WHAT IS REQUIRED. Please rewrite the records as a numbered list with blank lines left out, starting at the first line and ending at the line that contains "Which series has the largest total".

DATASET.

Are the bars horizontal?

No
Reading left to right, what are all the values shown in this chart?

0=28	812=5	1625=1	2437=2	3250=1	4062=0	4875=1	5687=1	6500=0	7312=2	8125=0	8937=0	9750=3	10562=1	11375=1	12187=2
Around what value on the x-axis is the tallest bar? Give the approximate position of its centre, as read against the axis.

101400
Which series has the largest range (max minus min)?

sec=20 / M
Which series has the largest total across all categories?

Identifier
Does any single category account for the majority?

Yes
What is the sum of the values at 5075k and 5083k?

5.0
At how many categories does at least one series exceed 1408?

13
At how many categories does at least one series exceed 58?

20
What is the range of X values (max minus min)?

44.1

THE COMPLETED TASK.
1. Are the bars horizontal?
2. No
3. Reading left to right, what are all the values shown in this chart?
4. 0=28	812=5	1625=1	2437=2	3250=1	4062=0	4875=1	5687=1	6500=0	7312=2	8125=0	8937=0	9750=3	10562=1	11375=1	12187=2
5. Around what value on the x-axis is the tallest bar? Give the approximate position of its centre, as read against the axis.
6. 101400
7. Which series has the largest range (max minus min)?
8. sec=20 / M
9. Which series has the largest total across all categories?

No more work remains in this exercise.